REQUEST 1: Transcribe the article on wooden characters, starting at "In this famous" and ending at "Personality Traits (Internal)".
REQUEST 2:
Answer these questions using the article on wooden characters:
(a) What does Pinocchio begin his life as?
(b) What does the log do as Geppetto works?
(c) Which job does the article give as a character detail that is not a personality trait?
SOURCE EXTRACT: Begin
Originally written by Jillian Clayton

As a writer, have you ever been told your characters are "wooden" or two-dimensional? Some might call this problem the Pinocchio Syndrome – having soulless, puppet-like characters no reader can identify with. Whether a story is plot driven or character driven, your characters should engage the reader, gain empathy and at the same time move the plot forward. Ironically, in learning to further develop a character's personality, one of the best examples is found in Carlo Collodi's tale of Pinocchio.

In this famous (and rather dark) children's story, the marionette Pinocchio begins his life as a pine log. A log is probably the most basic of characters and yet Collodi gives Pinocchio a personality even before the character is truly "born." First, the reader is introduced to a magical log that sings and talks. As Geppetto works, the log cries out in pain, immediately eliciting empathy from readers. In his new form, Pinocchio begins to evolve, gaining all the attributes of a human boy. Collodi creates a multifaceted character from the "wooden" Pinnochio, with clever use of common human personality traits and actions. These traits are both internal and external, described in such a way that a mental connection is formed between the reader and the main character.

Personality Traits (Internal)
To make a character more lifelike, you must give him a personality. Personality traits, as used in fiction, are any aspect of a character described in terms of how he thinks, acts and in his general demeanor. For example, you can say your character is a scullery maid, but that isn't necessarily a personality trait. Being a scullery maid is what the character does, and though a person's job can say a lot, this is a character detail, not a personality trait. You can have two scullery maids with completely different personalities.
SOURCE EXTRACT: End
SUPPLIED MATERIAL: Begin
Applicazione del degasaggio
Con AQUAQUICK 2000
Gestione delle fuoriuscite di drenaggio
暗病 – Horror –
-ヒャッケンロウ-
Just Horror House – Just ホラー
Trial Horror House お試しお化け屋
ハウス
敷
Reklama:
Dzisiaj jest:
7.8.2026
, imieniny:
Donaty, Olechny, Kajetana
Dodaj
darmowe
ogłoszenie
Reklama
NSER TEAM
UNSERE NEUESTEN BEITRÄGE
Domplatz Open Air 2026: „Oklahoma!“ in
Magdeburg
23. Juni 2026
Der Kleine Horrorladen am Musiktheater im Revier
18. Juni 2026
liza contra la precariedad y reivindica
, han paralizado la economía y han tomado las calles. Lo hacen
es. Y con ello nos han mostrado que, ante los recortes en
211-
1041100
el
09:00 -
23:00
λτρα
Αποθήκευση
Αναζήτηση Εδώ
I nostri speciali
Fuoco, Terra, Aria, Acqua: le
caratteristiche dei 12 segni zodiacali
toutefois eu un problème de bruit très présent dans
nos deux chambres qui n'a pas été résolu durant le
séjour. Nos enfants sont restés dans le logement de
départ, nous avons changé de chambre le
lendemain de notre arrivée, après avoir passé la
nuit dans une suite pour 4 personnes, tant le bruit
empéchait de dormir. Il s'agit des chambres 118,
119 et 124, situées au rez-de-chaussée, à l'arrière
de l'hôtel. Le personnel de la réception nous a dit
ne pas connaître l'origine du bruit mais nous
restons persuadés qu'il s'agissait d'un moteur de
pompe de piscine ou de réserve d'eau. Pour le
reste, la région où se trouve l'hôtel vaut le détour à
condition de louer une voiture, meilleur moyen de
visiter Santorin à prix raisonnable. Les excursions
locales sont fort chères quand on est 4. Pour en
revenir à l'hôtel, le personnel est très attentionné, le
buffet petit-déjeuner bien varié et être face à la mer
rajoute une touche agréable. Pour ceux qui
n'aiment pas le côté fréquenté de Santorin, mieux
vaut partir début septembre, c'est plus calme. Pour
SUPPLIED MATERIAL: End
ANSWER SECTION 1:
In this famous (and rather dark) children's story, the marionette Pinocchio begins his life as a pine log. A log is probably the most basic of characters and yet Collodi gives Pinocchio a personality even before the character is truly "born." First, the reader is introduced to a magical log that sings and talks. As Geppetto works, the log cries out in pain, immediately eliciting empathy from readers. In his new form, Pinocchio begins to evolve, gaining all the attributes of a human boy. Collodi creates a multifaceted character from the "wooden" Pinnochio, with clever use of common human personality traits and actions. These traits are both internal and external, described in such a way that a mental connection is formed between the reader and the main character.

Personality Traits (Internal)

ANSWER SECTION 2:
(a) A pine log.
(b) It cries out in pain.
(c) Scullery maid.